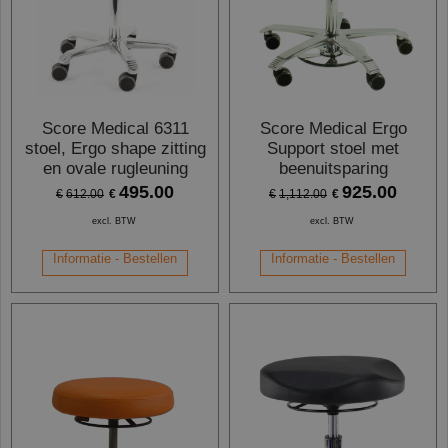
Score Medical 6311
Score Medical Ergo
stoel, Ergo shape zitting
Support stoel met
en ovale rugleuning
beenuitsparing
495.00
925.00
€
€
€
612.00
€
1,112.00
excl. BTW
excl. BTW
Informatie - Bestellen
Informatie - Bestellen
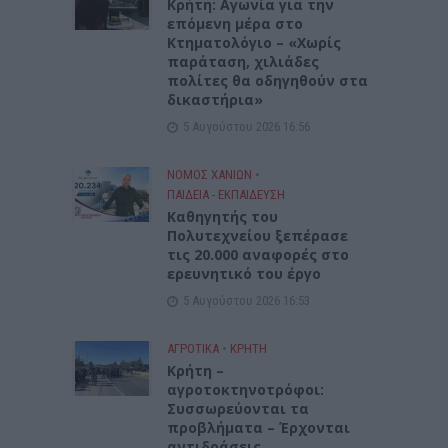
Kρήτη: Αγωνία για την
επόμενη μέρα στο
Κτηματολόγιο – «Χωρίς
παράταση, χιλιάδες
πολίτες θα οδηγηθούν στα
δικαστήρια»
5 Αυγούστου 2026 16:56
ΝΟΜΌΣ ΧΑΝΊΩΝ
•
ΠΑΙΔΕΙΑ - ΕΚΠΑΙΔΕΥΣΗ
Καθηγητής του
Πολυτεχνείου ξεπέρασε
τις 20.000 αναφορές στο
ερευνητικό του έργο
5 Αυγούστου 2026 16:53
ΑΓΡΟΤΙΚΑ
•
ΚΡΗΤΗ
Κρήτη –
αγροτοκτηνοτρόφοι:
Συσσωρεύονται τα
προβλήματα – Έρχονται
αντιδράσεις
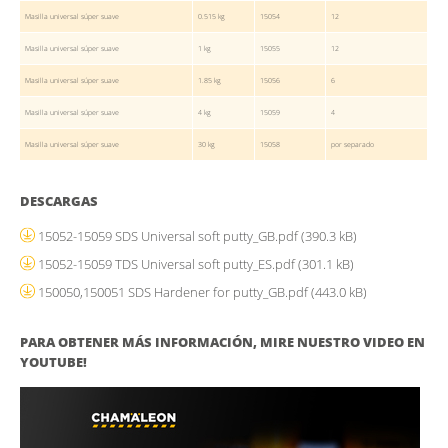
Masilla universal súper suave
0.515 kg
15054
12
Masilla universal súper suave
1 kg
15055
12
Masilla universal súper suave
1.85 kg
15056
6
Masilla universal súper suave
4 kg
15059
4
Masilla universal súper suave
30 kg
15058
por separado
DESCARGAS
15052-15059 SDS Universal soft putty_GB.pdf
(390.3 kB)
15052-15059 TDS Universal soft putty_ES.pdf
(301.1 kB)
150050,150051 SDS Hardener for putty_GB.pdf
(443.0 kB)
PARA OBTENER MÁS INFORMACIÓN, MIRE NUESTRO VIDEO EN
YOUTUBE!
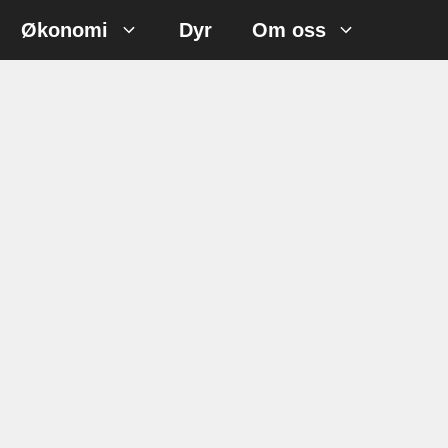
Økonomi
Dyr
Om oss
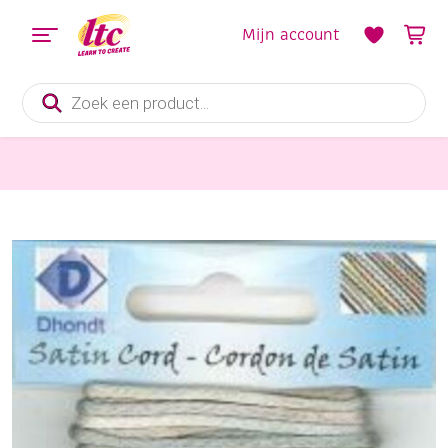
Mijn account
Producten
zoeken
Fournituren
OUTLET Kumihimo satijnkoord, 1.5mm, 5.48 meter, ombre naturel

[PROBLEM DESCRIPTION]:
All of the data above must be printed exactly, minus its pictures.

[TASK RESPONSE]:
Score Medical 6311
Score Medical Ergo
stoel, Ergo shape zitting
Support stoel met
en ovale rugleuning
beenuitsparing
495.00
925.00
€
€
€
612.00
€
1,112.00
excl. BTW
excl. BTW
Informatie - Bestellen
Informatie - Bestellen
Kρήτη: Αγωνία για την
επόμενη μέρα στο
Κτηματολόγιο – «Χωρίς
παράταση, χιλιάδες
πολίτες θα οδηγηθούν στα
δικαστήρια»
5 Αυγούστου 2026 16:56
ΝΟΜΌΣ ΧΑΝΊΩΝ
•
ΠΑΙΔΕΙΑ - ΕΚΠΑΙΔΕΥΣΗ
Καθηγητής του
Πολυτεχνείου ξεπέρασε
τις 20.000 αναφορές στο
ερευνητικό του έργο
5 Αυγούστου 2026 16:53
ΑΓΡΟΤΙΚΑ
•
ΚΡΗΤΗ
Κρήτη –
αγροτοκτηνοτρόφοι:
Συσσωρεύονται τα
προβλήματα – Έρχονται
αντιδράσεις
Masilla universal súper suave
0.515 kg
15054
12
Masilla universal súper suave
1 kg
15055
12
Masilla universal súper suave
1.85 kg
15056
6
Masilla universal súper suave
4 kg
15059
4
Masilla universal súper suave
30 kg
15058
por separado
DESCARGAS
15052-15059 SDS Universal soft putty_GB.pdf
(390.3 kB)
15052-15059 TDS Universal soft putty_ES.pdf
(301.1 kB)
150050,150051 SDS Hardener for putty_GB.pdf
(443.0 kB)
PARA OBTENER MÁS INFORMACIÓN, MIRE NUESTRO VIDEO EN
YOUTUBE!
Økonomi
Dyr
Om oss
Mijn account
Producten
zoeken
Fournituren
OUTLET Kumihimo satijnkoord, 1.5mm, 5.48 meter, ombre naturel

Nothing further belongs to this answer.